Data Subset: Time Series¶

time_series(table, variable, dt1, dt2, lat1, lat2, lon1, lon2, depth1, depth2, interval=None)¶

Returns a subset of data according to the specified space-time constraints (dt1, dt2, lat1, lat2, lon1, lon2, depth1, depth2). The returned data subset is aggregated by time: at each time interval, the mean and standard deviation of the variable values within the space-time constraints are computed. The sequence of these values construct the timeseries. The timeseries data can be binned weekly, monthly, quarterly, or annually, if the interval parameter is set (this feature is not applicable to climatological datasets). The resulted timeseries is returned in the form of a Pandas dataframe ordered by time.

Parameters:

table: string: Table name (each dataset is stored in a table). A full list of table names can be found in Data Catalog.
variable: string: Variable short name which directly corresponds to a field name in the table. A subset of this variable is returned by this method according to the spatio-temporal cut parameters (below). A full list of variable short names can be found in Data Catalog.
dt1: string: Start date or datetime. This parameter sets the lower bound of the temporal cut. Example values: ‘2016-05-25’ or ‘2017-12-10 17:25:00’.
dt2: string: End date or datetime. This parameter sets the upper bound of the temporal cut. Example values: ‘2016-05-25’ or ‘2017-12-10 17:25:00’.
lat1: float: Start latitude [degree N]. This parameter sets the lower bound of the meridional cut. Note latitude ranges from -90° to 90°.
lat2: float: End latitude [degree N]. This parameter sets the upper bound of the meridional cut. Note latitude ranges from -90° to 90°.
lon1: float: Start longitude [degree E]. This parameter sets the lower bound of the zonal cut. Note longitude ranges from -180° to 180°.
lon2: float: End longitude [degree E]. This parameter sets the upper bound of the zonal cut. Note longitude ranges from -180° to 180°.
depth1: float: Start depth [m]. This parameter sets the lower bound of the vertical cut. Note depth is a positive number (it is 0 at the surface and increases towards the ocean floor).
depth2: float: End depth [m]. This parameter sets the upper bound of the vertical cut. Note depth is a positive number (it is 0 at the surface and increases towards the ocean floor).
interval: None or string, default: None: The timeseries bin size. If None, the native dataset time resolution is used as the bin size. Below is a list of interval values for other binning options: - ‘w’ or ‘week’ for weekly timeseries. - ‘m’ or ‘month’ for monthly timeseries. - ‘s’ or ‘q’ for seasonal/quarterly timeseries. - ‘a’ or ‘y’ for annual/yearly timeseries.

Returns:

Pandas dataframe.

Example 1:

This example retrieves the timeseries of SiO4 measurements conducted by HOT team at University of Hawaii, spanning from 1988 to 2016.
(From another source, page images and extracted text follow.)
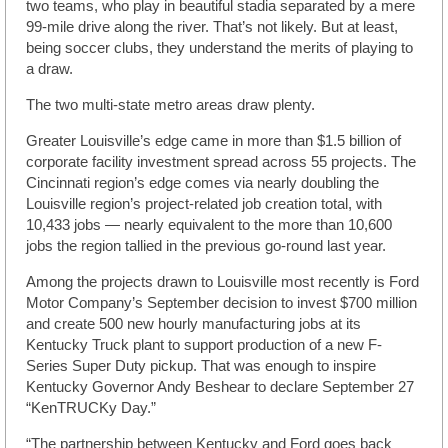
two teams, who play in beautiful stadia separated by a mere
99-mile drive along the river. That’s not likely. But at least,
being soccer clubs, they understand the merits of playing to
a draw.
The two multi-state metro areas draw plenty.
Greater Louisville’s edge came in more than $1.5 billion of
corporate facility investment spread across 55 projects. The
Cincinnati region’s edge comes via nearly doubling the
Louisville region’s project-related job creation total, with
10,433 jobs — nearly equivalent to the more than 10,600
jobs the region tallied in the previous go-round last year.
Among the projects drawn to Louisville most recently is Ford
Motor Company’s September decision to invest $700 million
and create 500 new hourly manufacturing jobs at its
Kentucky Truck plant to support production of a new F-
Series Super Duty pickup. That was enough to inspire
Kentucky Governor Andy Beshear to declare September 27
“KenTRUCKy Day.”
“The partnership between Kentucky and Ford goes back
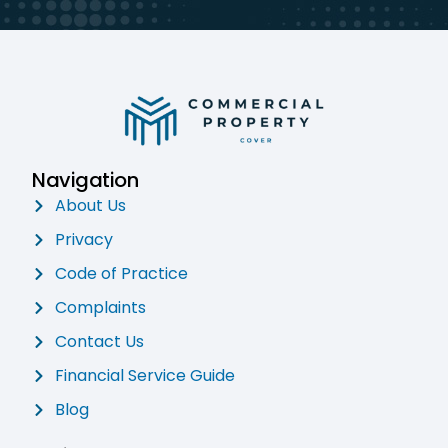
Navigation
About Us
Privacy
Code of Practice
Complaints
Contact Us
Financial Service Guide
Blog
#!pip install pycmap -q     #uncomment to install pycmap, if necessary

import pycmap

api = pycmap.API(token='<YOUR_API_KEY>')
api.time_series(
               table='tblHOT_Bottle',
               variable='SiO4_bottle_hot',
               dt1='1988-12-01',
               dt2='2016-10-15',
               lat1=22,
               lat2=23,
               lon1=-159,
               lon2=-157,
               depth1=0,
               depth2=0
               )

Example 2:

This example retrieves a 24-year long timeseries of absolute dynamic topography (closely related to sea surface height) measured by satellite. Note depth1 and depth2 values are automatically ignored because this is a surface dataset. The ‘interval’ parameter (line 24) has ‘y’ indicating yearly binning (inter-annual timeseres). This example takes a few moments to run as the altimetry dataset is very large (multi-decade daily-global remote sensing). The last few lines of code (lines 28-32) make a simple plot to visualize the retrieved data.

#!pip install pycmap -q     #uncomment to install pycmap, if necessary

%matplotlib inline
import matplotlib.pyplot as plt
import numpy as np
import pycmap




api = pycmap.API(token='<YOUR_API_KEY>')
table, variable = 'tblAltimetry_REP', 'adt'
df = api.time_series(
                   table=table,
                   variable=variable,
                   dt1='1994-01-01',
                   dt2='2017-12-31',
                   lat1=30,
                   lat2=32,
                   lon1=-160,
                   lon2=-158,
                   depth1=0,
                   depth2=0,
                   interval='y'
                   )


plt.errorbar(df['year'], df['adt'], yerr=df['adt_std'], fmt='ob', capsize=3, alpha=0.4)
plt.fill_between(df['year'], df['adt']-df['adt_std'], df['adt']+df['adt_std'], color='gray', alpha=0.2)
plt.xlabel('Year')
plt.ylabel(api.get_var_long_name(table, variable) + api.get_unit(table, variable))
plt.show()

SQL Statement

Here is how to achieve the same results using a direct SQL statement. Please refer to Query for more information.

EXEC uspTimeSeries 'tableName', 'variable', 'dt1', 'dt2', 'lat1', 'lat2', 'lon1', 'lon2', 'depth1', 'depth2'

Examples (different intervals):

EXEC uspTimeSeries 'tblsst_AVHRR_OI_NRT', 'sst', '2016-01-01', '2016-12-31', '20', '25', '-160', '-158', '0', '0'

EXEC uspWeekly 'tblsst_AVHRR_OI_NRT', 'sst', '2016-01-01', '2016-12-31', '20', '25', '-160', '-158', '0', '0'

EXEC uspMonthly 'tblsst_AVHRR_OI_NRT', 'sst', '2016-01-01', '2016-12-31', '20', '25', '-160', '-158', '0', '0'

EXEC uspQuarterly 'tblsst_AVHRR_OI_NRT', 'sst', '2016-01-01', '2016-12-31', '20', '25', '-160', '-158', '0', '0'

EXEC uspAnnual 'tblsst_AVHRR_OI_NRT', 'sst', '2015-01-01', '2018-12-31', '20', '25', '-160', '-158', '0', '0'